L’EMPREINTE MUSICALE DE JAMES NEWTON HOWARD

Depuis près de trois décennies, vous œuvrez aux côtés du légendaire James Newton Howard, du Sixième Sens à Jungle Cruise en passant par le King Kong de Peter Jackson, Maléfique et les deux premiers volets des Animaux Fantastiques. Comment décririez-vous son empreinte musicale ? Comment l’avez-vous aidé à façonner cette « signature » ?

James est un mélange intéressant de formation classique et d’une grande expérience de la musique populaire.
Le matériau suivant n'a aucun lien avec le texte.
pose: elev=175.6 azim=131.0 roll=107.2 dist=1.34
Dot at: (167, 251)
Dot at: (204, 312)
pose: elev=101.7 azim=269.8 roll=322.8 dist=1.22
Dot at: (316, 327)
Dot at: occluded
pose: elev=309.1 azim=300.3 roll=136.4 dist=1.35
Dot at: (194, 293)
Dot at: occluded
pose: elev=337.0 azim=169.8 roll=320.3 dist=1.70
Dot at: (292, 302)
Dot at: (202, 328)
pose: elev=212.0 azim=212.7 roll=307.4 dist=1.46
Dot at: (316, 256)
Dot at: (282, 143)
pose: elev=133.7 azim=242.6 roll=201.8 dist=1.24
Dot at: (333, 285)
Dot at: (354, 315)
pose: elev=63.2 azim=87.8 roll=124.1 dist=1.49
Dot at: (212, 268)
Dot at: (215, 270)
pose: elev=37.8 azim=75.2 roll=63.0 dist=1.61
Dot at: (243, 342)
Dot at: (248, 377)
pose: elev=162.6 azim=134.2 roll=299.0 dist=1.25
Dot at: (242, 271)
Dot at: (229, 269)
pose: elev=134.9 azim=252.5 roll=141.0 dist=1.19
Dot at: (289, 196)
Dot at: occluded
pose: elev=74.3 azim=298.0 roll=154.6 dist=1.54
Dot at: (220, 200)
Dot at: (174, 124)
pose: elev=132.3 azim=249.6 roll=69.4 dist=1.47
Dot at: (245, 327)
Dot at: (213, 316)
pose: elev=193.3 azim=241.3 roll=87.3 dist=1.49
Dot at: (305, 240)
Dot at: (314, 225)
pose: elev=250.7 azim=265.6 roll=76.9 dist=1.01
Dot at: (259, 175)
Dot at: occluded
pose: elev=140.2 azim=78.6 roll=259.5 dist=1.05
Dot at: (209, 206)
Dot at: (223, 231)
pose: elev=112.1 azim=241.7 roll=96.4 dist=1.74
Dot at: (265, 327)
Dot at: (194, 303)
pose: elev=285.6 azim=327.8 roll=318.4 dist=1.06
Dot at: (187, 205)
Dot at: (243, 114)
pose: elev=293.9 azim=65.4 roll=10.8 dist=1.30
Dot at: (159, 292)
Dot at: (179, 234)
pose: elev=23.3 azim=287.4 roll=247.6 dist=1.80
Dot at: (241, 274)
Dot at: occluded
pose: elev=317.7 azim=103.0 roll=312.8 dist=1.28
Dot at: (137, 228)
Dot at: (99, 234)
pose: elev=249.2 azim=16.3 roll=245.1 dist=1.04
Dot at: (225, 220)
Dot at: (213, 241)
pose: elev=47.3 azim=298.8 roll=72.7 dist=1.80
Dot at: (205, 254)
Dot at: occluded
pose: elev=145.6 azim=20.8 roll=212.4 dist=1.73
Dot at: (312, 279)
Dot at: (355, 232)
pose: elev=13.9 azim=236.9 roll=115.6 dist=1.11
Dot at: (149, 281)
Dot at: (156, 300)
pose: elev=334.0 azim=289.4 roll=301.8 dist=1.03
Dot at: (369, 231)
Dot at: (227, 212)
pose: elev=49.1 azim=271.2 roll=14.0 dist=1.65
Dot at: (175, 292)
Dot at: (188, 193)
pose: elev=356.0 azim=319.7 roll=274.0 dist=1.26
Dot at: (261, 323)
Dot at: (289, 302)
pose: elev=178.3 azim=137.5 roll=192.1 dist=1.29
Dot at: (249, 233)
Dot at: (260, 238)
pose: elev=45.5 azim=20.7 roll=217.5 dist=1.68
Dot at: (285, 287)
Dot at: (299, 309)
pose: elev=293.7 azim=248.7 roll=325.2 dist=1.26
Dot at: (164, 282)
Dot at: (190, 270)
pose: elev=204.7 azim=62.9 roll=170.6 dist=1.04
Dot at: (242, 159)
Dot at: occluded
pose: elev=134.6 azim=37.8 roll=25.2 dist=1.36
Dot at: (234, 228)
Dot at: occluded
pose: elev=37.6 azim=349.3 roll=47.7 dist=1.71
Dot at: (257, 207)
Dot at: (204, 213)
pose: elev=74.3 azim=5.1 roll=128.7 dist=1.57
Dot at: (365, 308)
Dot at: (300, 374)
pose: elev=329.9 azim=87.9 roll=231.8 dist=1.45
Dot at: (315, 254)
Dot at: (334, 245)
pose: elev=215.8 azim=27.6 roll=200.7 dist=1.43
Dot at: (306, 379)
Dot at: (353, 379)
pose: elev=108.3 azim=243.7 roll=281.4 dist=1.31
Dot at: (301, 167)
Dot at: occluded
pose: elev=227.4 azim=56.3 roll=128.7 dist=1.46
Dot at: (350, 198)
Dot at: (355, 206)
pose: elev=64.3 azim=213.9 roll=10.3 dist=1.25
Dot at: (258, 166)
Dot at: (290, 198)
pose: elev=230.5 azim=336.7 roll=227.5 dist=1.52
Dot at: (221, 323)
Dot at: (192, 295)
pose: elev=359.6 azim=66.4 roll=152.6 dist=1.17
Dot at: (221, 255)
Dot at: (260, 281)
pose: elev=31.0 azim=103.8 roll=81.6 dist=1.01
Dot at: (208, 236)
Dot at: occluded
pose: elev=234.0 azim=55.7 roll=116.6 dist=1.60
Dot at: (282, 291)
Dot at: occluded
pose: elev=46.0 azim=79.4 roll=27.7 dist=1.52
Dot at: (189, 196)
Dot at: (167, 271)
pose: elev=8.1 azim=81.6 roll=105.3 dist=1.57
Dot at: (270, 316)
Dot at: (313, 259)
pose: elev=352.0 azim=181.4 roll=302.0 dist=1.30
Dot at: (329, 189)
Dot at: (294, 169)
En tant que producteur et collaborateur d’autres types d’artistes, James est passé maître dans l’art de travailler avec les gens et de les convaincre ou, devrais-je dire, de les aider à s’organiser et à marcher dans la même direction créative. Alors, comment pouvons-nous aider, James ? Eh bien, en fait, ce que James nous dit de faire, c’est de prendre ses démos, qui sont très complètes, et de nous assurer que nous avons suffisamment de connaissances sur l’orchestre pour obtenir la même qualité audio que dans la démo qu’il nous a fournie. James fait probablement les démos les plus poussées que j’ai jamais entendues alors c’est parfois un défi de s’assurer d’y parvenir ! Mais en général, si vous avez un grand orchestre et une belle salle, ce qui compte c’est la profondeur et le contenu émotionnel de vrais musiciens exprimant leur intelligence musicale collective sur une nouvelle création musicale. Lorsque de vraies personnes injectent leur expérience, leur cœur et leur âme dans une performance, la magie ne peut qu’opérer ! Ce que vous obtenez est plus grand que la somme des parties parce que toute cette interaction humaine imprègne sa musique. Il y a une vraie profondeur de sens car une musique jouée par de vrais musiciens est difficile à obtenir à partir de samples manipulés par une seule personne. C’est pourquoi James préfère travailler avec des ensembles de grands musiciens, je pense que c’est pour avoir une profondeur émotionnelle. D’un point de vue plus technique, en langage « sonique », vous percevez aussi une profondeur dans le champ sonore lorsque vous enregistrez un orchestre dans une salle comme Abbey Road. Même si vous regardez un écran, vous pouvez ressentir cet espace, ce n’est pas une simple surface plane que vous entendez. Ainsi, la musique enregistrée avec un orchestre ne rentre pas en conflit avec le son qui se produit au niveau de l’écran – les dialogues, les effets sonores, etc – et parvient à se manifester en arrière-plan.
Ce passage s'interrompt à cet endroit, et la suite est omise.